Scénographies interactives, projections de représentations visuelles d’actions de DJs, passerelles lancées entre les mondes analogique et digital… Le développeur et designer interactif français Martial Geoffre-Rouland est passé maître dans les domaines de l’art numérique et les nouvelles technologies.

Il est le fondateur du studio de design interactif Screen Club. Emanant de ses collaborations avec des artistes ou des studios indépendants, ses projets interviennent dans des domaines aussi variés que le web, l’installation numérique, la scénographie interactive ou la musique. En connectant des structures de grande échelle à des logiciels maison sur les scènes live, il génère des images réactives et une ambiance immersive qui captive l’attention du public. C’est quelques-uns des secrets de son alchimie que Martial Geoffre-Rouland a dévoilé dans le cadre de ce workshop Audi Innovative Lab.

Il présentera ses projets d’installations dans des contextes de scénographie de festivals (Nuits sonores) et de lives électroniques (Brodinski, Danger…). Mais il a aussi détaillé les différents processus de création actuels de projets numériques, et les développements possibles aujourd’hui grâce aux outils open source.

En savoir plus sur Martial Geoffre-Rouland : http://www.screen-club.com/

Performance live ODEI

D’un côté, le batteur jazzy-afro-funky Arnaud Biscay et le pianiste Maxime Hoarau, tous deux issus du Conservatoire, de l’autre, le producteur électro Matthys… Les membres du projet Odei (« tonnerre » en basque) se sont initialement trouvés autour de la bande son du film Wonderland, de Nathalie Rebholz. Ils se réunissent désormais pour des sessions live au fort pouvoir captivant. Présentés comme les dignes héritiers d’Aufgang, ils proposent une musique hybride où électro et acoustique se mêlent de façon poétique.

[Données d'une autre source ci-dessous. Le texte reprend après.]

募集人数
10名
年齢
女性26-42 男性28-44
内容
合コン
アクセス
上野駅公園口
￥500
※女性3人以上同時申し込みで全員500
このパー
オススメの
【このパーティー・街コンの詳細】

Les programmations de Matthys mises à part, leurs concerts sont quasi intégralement improvisés. Ils tirent l’atmosphère de l’organique au chimique avec cohérence et sensualité. Augmenté d’un effet lumineux, (ximista signifiant « éclair » dans le même basque), Odei Ximista désigne le projet vidéo du triptyque.

Reposant sur un système vidéo synchronisé avec l’audio, le système amplifie la musique du collectif pour la dessiner. A la croisée d’approches musicales diverses, il offre, sur scène, une grande liberté d’interprétation et d’improvisation. Immersion totale au programme.

En savoir plus sur ODEI : http://www.odeimusic.com/

Ateliers et conférences

On a pu entendre Alexandre Desplat évoquer l’usage des instruments à cordes dans la musique de films, répéter les musiques phares de l’œuvre de Lynch, s’essayer à la création de musique à l’image ou écouter le philosophe Olivier Pourriol parler des interactions entre image et musique…

Entre les moments forts du Week-End des Musiques à l’Image, plusieurs conférences et ateliers ont rythmé ces deux jours à la Philharmonie de Paris.